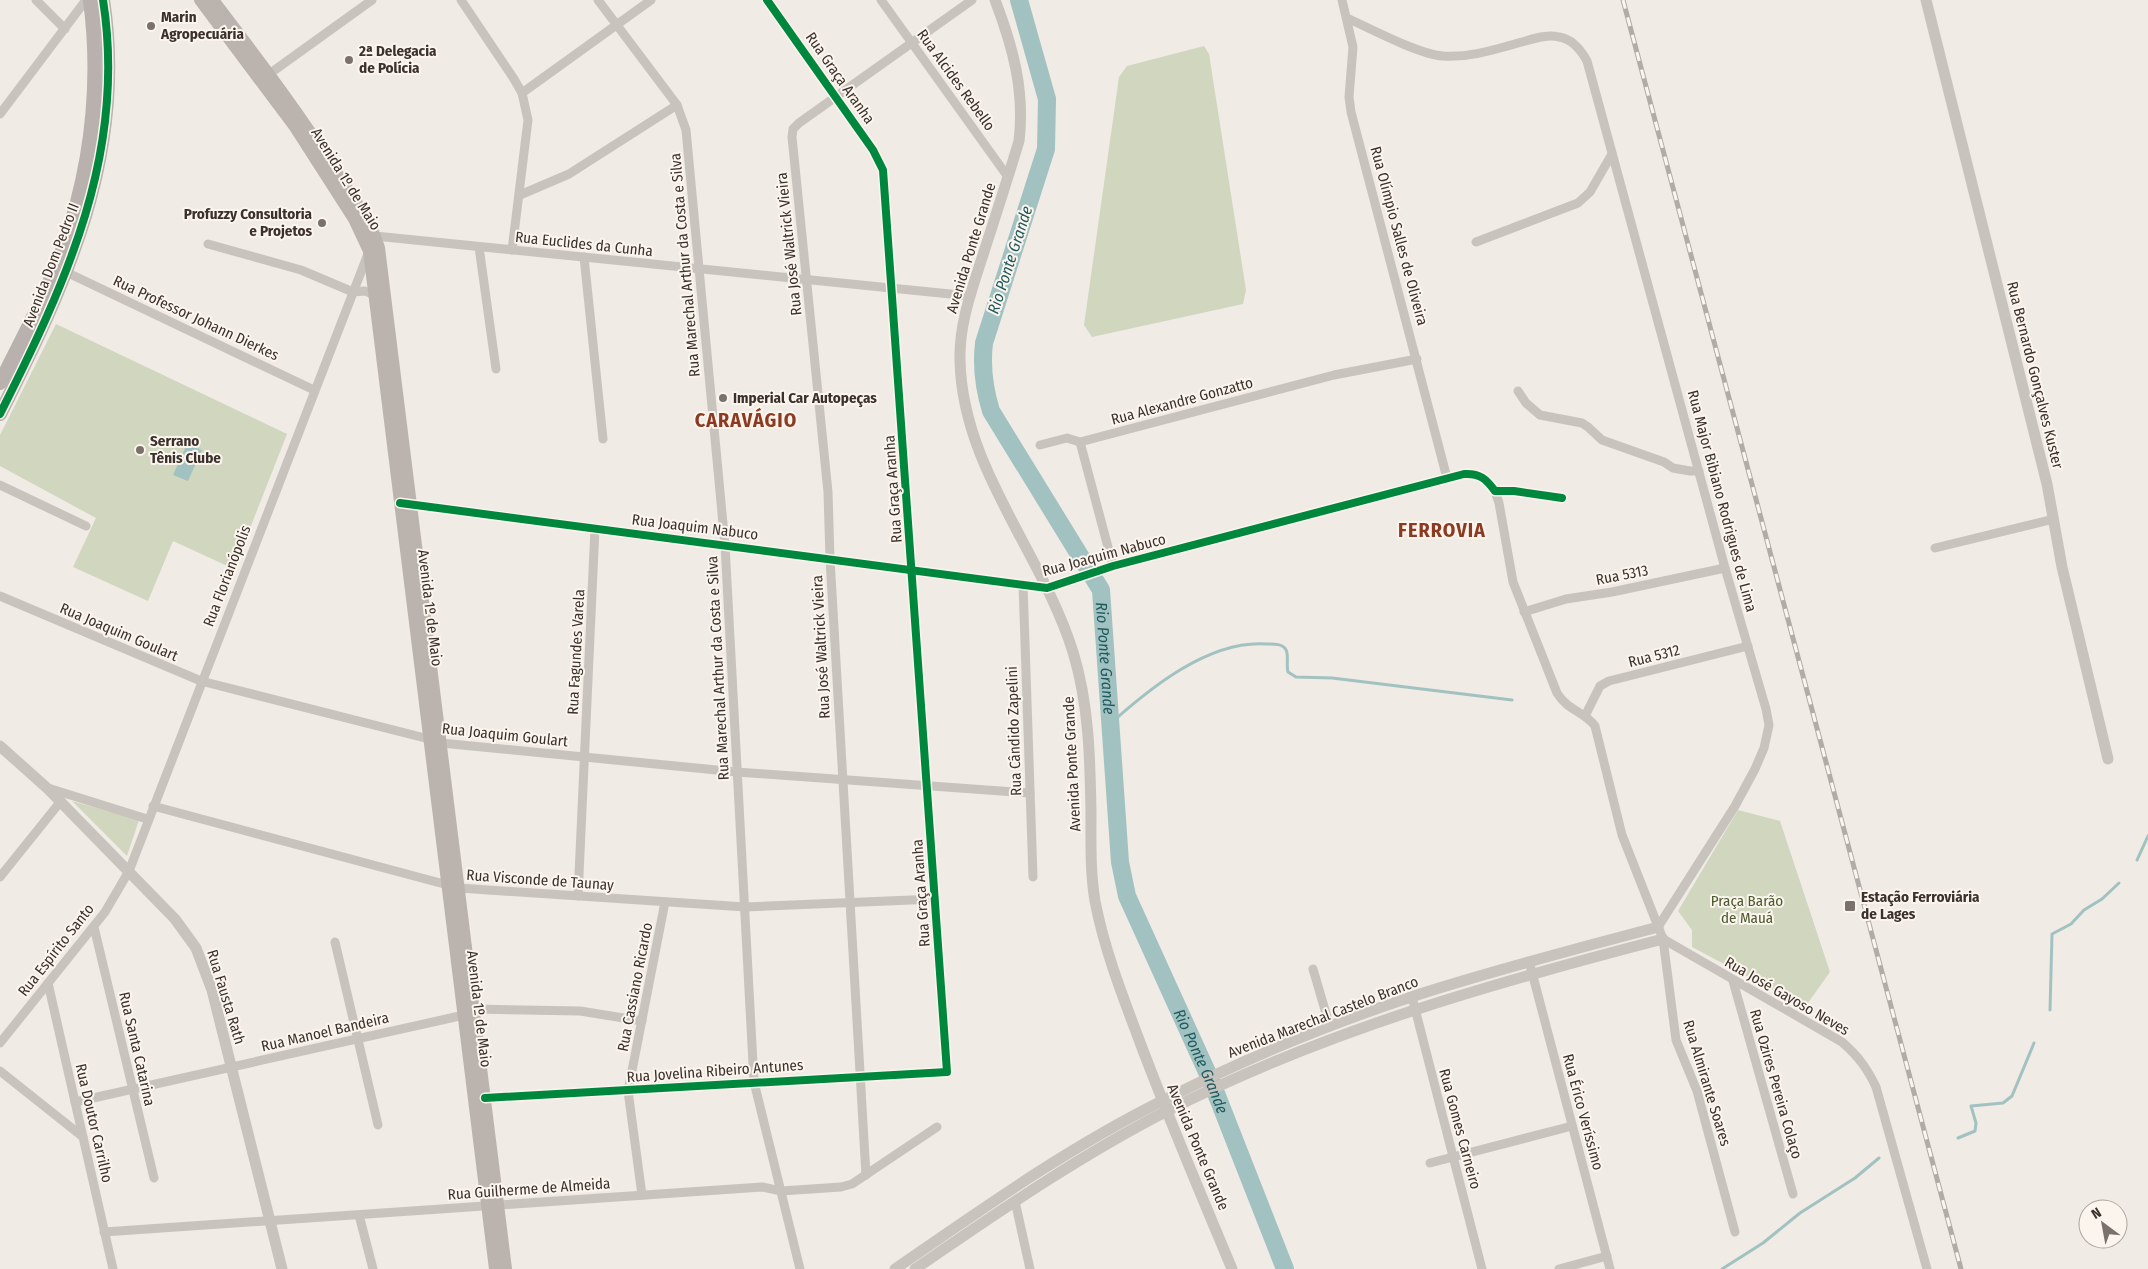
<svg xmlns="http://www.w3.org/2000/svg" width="2148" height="1269" viewBox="0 0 2148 1269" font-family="'Fira Sans Condensed',sans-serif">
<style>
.green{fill:#d1d6bf}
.water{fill:#a1c2c1}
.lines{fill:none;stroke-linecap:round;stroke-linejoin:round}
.stream{stroke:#a1c2c1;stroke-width:3}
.river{stroke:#a1c2c1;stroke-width:18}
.minor{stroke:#c9c3be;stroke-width:9}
.tertiary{stroke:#c9c3be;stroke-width:11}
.secondary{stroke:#bab3ae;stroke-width:12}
.primary{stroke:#b8b1ad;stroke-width:14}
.rail-casing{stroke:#b1aca8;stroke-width:5}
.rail{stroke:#fbf5ee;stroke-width:3;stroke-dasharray:9;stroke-linecap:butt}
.cycleway-casing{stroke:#fbf5ee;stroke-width:11}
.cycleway{stroke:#00873e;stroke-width:8}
.poi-dot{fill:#7a716c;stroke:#fbf5ee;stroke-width:2}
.labels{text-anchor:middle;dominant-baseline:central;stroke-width:4;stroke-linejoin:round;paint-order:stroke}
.poi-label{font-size:15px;font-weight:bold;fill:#3b302b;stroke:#fbf5ee;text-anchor:start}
.street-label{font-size:15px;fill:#3b302b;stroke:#fbf5ee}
.park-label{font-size:15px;fill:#4a5a2e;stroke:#fbf5ee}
.water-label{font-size:16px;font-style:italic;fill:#1f5a5e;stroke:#fbf5ee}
.district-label{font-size:20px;font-weight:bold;letter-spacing:1px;fill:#8c3b22;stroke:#fbf5ee}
</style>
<rect width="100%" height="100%" fill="#f0ebe5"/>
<!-- green -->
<g class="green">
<polygon points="1204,46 1209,54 1246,290 1243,304 1092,337 1084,325 1119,77 1127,66"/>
<polygon points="56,324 287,434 234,569 173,541 148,601 73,567 96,518 0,466 0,435"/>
<polygon points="72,801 139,820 127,856"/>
<polygon points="1738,810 1780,821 1830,972 1805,1007 1692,947 1692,930 1678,911"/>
</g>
<!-- water -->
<polygon class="water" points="187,444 202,450 188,481 173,475"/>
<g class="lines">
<!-- stream -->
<g class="stream">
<path d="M 1110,724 C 1150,688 1209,640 1266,644 C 1272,644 1283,643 1286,650 C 1289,655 1286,666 1288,672 L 1296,677 L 1332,678 L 1512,700"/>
<polyline points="2137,860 2148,836"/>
<polyline points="2050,1010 2052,934 2071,924 2084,910 2102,899 2119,883"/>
<polyline points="1958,1138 1975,1131 1976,1123 1971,1106 2003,1103 2012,1096 2034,1043"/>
<polyline points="1722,1269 1763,1243 1800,1213 1855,1178 1879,1158"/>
</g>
<!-- river -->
<path class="river" id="s1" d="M 1019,0 L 1047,99 L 1046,149 L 984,343 C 981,368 984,388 991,411 L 1101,590 L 1120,862 L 1127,896 L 1212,1083 L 1285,1269"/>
<!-- minor -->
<g class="minor">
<polyline points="36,0 65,29"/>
<polyline points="461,0 514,79 522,93 528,120 512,250"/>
<polyline points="598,0 677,105 686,130 725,545 754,1082 800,1269"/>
<polyline points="881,0 1008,177"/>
<polyline points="1342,0 1353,47 1349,97 1351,112 1447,478"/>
<path d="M 1347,18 C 1371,29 1418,54 1443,56 C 1470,58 1496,49 1522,42 C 1533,39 1547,34 1559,37 C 1572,39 1581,50 1587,61 L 1725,568 L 1766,709 L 1769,725 L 1764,748 L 1755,769 L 1735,806 L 1658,927"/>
<polyline points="265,77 372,0"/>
<polyline points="522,93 651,0"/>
<polyline points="0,114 86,0"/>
<polyline points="520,195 569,174 677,105"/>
<polyline points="375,236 970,296"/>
<polyline points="1476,242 1578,203 1590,192 1612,154"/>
<polyline points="208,244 301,270 353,292"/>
<polyline points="479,247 496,369"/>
<polyline points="584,257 603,439"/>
<polyline points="66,272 314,390"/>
<polyline points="353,292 365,291 374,295"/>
<polyline points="1518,391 1526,403 1540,415 1582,423 1588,427 1602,440 1664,462 1673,468 1690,471 1699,471"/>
<polyline points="1040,445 1067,438 1080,442"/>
<polyline points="0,485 86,526"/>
<path d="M 1495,491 L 1499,503 L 1513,582 L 1557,693 C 1568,711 1584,711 1595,726 L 1622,835 L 1663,939 L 1676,1040 L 1697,1091 L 1735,1232"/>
<path d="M 405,503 L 1047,588 L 1113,566 L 1464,474 C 1480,473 1486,479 1495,491 L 1514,491 L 1562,498"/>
<polyline points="1935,548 2054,519"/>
<polyline points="1113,566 1080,442 1334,375 1417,359"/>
<polyline points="1023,584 1033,877"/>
<polyline points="0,596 201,681 429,739 441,743 737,772 1030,793"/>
<polyline points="1524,612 1566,599 1612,592 1725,568"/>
<polyline points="1585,716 1600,686 1609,681 1748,646"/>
<polyline points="48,788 147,819"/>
<polyline points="153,806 459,888 745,907 935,899"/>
<polyline points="0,877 61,801"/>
<polyline points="578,896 595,528"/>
<polyline points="94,927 154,1178"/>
<path d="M 1663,939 L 1842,1042 C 1858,1056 1867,1068 1876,1087 L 1927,1269"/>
<polyline points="335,942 378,1125"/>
<polyline points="1529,961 1610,1269"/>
<polyline points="1313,969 1330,1027"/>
<polyline points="1733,981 1793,1194"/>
<polyline points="48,983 113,1269"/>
<polyline points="1412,997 1482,1269"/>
<polyline points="474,1009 580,1011 642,1021"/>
<polyline points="0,1043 105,912 129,871 368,254"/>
<polyline points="0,1071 83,1137"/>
<polyline points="485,1098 947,1072 883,170 873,150 767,0"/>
<polyline points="75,1102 464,1015"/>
<polyline points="1430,1163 1572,1126"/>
<polyline points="866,1175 830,559 828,492 792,137 793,129 799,123 972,0"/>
<polyline points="642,1195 628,1091 665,902"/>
<polyline points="1015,1201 1030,1269"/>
<polyline points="359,1215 373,1269"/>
<polyline points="104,1232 762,1187 781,1191 841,1187 852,1184 937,1127"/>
<polyline points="1559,1269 1607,1256"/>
</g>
<!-- tertiary -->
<g class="tertiary">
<path d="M 995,0 C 1013,47 1025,91 1019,141 C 1007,181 994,221 981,261 C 971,292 959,326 960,360 C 962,468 1042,552 1073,652 C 1089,704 1090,758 1091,811 C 1091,841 1090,871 1095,901 C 1104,948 1121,992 1138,1037 C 1167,1115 1200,1192 1232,1269"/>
<polyline points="1926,0 2047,484 2062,567 2108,759"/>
<polyline points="0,746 47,788 175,919 196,948 212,990 282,1269"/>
<path d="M 895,1269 C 982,1209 1069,1147 1164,1100 C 1244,1059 1329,1024 1414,996 C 1494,970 1576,949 1658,927"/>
<path d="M 915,1269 C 997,1213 1079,1156 1167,1111 C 1324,1031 1493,983 1663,939"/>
</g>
<!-- secondary -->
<g class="secondary">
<polyline points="200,0 295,127 354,219 369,251 495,1269"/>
<path d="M 213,0 C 258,59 303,118 342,181 C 356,202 372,224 379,248 L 506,1269"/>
</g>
<!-- primary -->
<g class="primary">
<path d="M 0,383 C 22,339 46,294 63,248 C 91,168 101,84 90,0"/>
<path d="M 0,414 C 66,283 127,152 103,0"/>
</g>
<!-- rail casing -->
<g class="rail-casing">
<polyline id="rail" points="1623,0 1961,1269"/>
</g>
<!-- rail -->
<use href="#rail" class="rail"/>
<!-- cycleway casing -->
<g class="cycleway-casing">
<g id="cycleway">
<path d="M 0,414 C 66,283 127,152 103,0"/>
<path d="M 400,503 L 1047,588 L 1113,566 L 1464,474 C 1480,473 1486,479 1495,491 L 1514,491 L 1562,498"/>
<polyline points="485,1098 947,1072 883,170 873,150 767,0"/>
</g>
</g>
<!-- cycleway -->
<use href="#cycleway" class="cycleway"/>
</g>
<!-- markers -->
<g class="poi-dot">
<circle cx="151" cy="26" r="5"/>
<circle cx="349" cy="60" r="5"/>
<circle cx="322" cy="223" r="5"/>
<circle cx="723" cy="398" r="5"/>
<circle cx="140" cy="450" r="5"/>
<rect x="1844" y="900" width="12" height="12" rx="2.5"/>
</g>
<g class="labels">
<!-- poi labels -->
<g class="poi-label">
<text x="161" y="17">Marin<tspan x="161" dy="17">Agropecuária</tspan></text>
<text x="359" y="51">2ª Delegacia<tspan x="359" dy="17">de Polícia</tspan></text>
<text x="312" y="214" text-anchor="end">Profuzzy Consultoria<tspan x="312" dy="17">e Projetos</tspan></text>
<text x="733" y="398">Imperial Car Autopeças</text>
<text x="150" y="441">Serrano<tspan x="150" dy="17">Tênis Clube</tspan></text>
<text x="1861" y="897">Estação Ferroviária<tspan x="1861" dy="17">de Lages</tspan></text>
</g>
<!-- street labels -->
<g class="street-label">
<text transform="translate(840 78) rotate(55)">Rua Graça Aranha</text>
<text transform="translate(956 80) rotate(54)">Rua Alcides Rebello</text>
<text transform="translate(346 179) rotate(58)">Avenida 1º de Maio</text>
<text transform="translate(1399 236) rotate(75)">Rua Olímpio Salles de Oliveira</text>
<text transform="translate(584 244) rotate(6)">Rua Euclides da Cunha</text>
<text transform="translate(789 244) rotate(-96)">Rua José Waltrick Vieira</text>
<text transform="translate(971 248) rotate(-73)">Avenida Ponte Grande</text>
<text transform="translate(51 265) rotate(-69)">Avenida Dom Pedro II</text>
<text transform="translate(685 265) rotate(-95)">Rua Marechal Arthur da Costa e Silva</text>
<text transform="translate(196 318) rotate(25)">Rua Professor Johann Dierkes</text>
<text transform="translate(2035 375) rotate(76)">Rua Bernardo Gonçalves Kuster</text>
<text transform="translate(1182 401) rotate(-15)">Rua Alexandre Gonzatto</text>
<text transform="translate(893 489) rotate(-94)">Rua Graça Aranha</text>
<text transform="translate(1722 501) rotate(75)">Rua Major Bibiano Rodrigues de Lima</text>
<text transform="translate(695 527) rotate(7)">Rua Joaquim Nabuco</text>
<text transform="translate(1104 555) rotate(-15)">Rua Joaquim Nabuco</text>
<text transform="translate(1622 575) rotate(-11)">Rua 5313</text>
<text transform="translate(227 576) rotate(-69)">Rua Florianópolis</text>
<text transform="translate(430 608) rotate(83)">Avenida 1º de Maio</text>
<text transform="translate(119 632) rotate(23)">Rua Joaquim Goulart</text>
<text transform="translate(821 647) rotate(-93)">Rua José Waltrick Vieira</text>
<text transform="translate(576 652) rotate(-87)">Rua Fagundes Varela</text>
<text transform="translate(1654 656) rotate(-14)">Rua 5312</text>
<text transform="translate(718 668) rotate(-93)">Rua Marechal Arthur da Costa e Silva</text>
<text transform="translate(1014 731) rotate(-92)">Rua Cândido Zapelini</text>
<text transform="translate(505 735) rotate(6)">Rua Joaquim Goulart</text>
<text transform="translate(1072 764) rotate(-93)">Avenida Ponte Grande</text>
<text transform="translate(540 880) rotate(4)">Rua Visconde de Taunay</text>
<text transform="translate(921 893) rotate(-94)">Rua Graça Aranha</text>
<text transform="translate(56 950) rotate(-52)">Rua Espírito Santo</text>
<text transform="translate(635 987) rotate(-79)">Rua Cassiano Ricardo</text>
<text transform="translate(1787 996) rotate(30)">Rua José Gayoso Neves</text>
<text transform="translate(226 997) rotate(73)">Rua Fausta Rath</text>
<text transform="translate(479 1009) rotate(83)">Avenida 1º de Maio</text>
<text transform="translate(1323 1017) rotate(-21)">Avenida Marechal Castelo Branco</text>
<text transform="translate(325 1032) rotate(-13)">Rua Manoel Bandeira</text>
<text transform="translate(137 1049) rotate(77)">Rua Santa Catarina</text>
<text transform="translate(715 1071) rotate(-4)">Rua Jovelina Ribeiro Antunes</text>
<text transform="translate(1707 1083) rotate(73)">Rua Almirante Soares</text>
<text transform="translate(1776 1084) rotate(74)">Rua Ozires Pereira Colaço</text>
<text transform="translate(1583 1112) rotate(75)">Rua Érico Veríssimo</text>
<text transform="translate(94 1123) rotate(77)">Rua Doutor Carrilho</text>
<text transform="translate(1460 1129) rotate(75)">Rua Gomes Carneiro</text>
<text transform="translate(1198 1147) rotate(67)">Avenida Ponte Grande</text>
<text transform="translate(529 1189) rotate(-4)">Rua Guilherme de Almeida</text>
</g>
<!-- park labels -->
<g class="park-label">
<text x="1747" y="901">Praça Barão<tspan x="1747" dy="17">de Mauá</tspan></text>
</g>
<!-- water labels -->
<g class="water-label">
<text transform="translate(1010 260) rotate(-72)">Rio Ponte Grande</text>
<text stroke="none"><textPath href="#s1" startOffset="704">Rio Ponte Grande</textPath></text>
<text stroke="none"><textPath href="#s1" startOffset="1124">Rio Ponte Grande</textPath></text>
</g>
<!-- district labels -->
<g class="district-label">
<text x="746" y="420">CARAVÁGIO</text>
<text x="1442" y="530">FERROVIA</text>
</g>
</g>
<!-- north arrow -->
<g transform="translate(2103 1224) rotate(328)"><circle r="24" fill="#fbf5ee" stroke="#aea6a0"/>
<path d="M0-4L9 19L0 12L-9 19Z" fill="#7a716c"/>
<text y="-8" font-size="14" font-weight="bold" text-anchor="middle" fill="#3b302b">N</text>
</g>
</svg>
============================================================
- AIM OF THE EXERCISE: Check the material above line by line, and give only the number of lines holding the string "middle".

- SOLUTION TO THIS EXERCISE: 2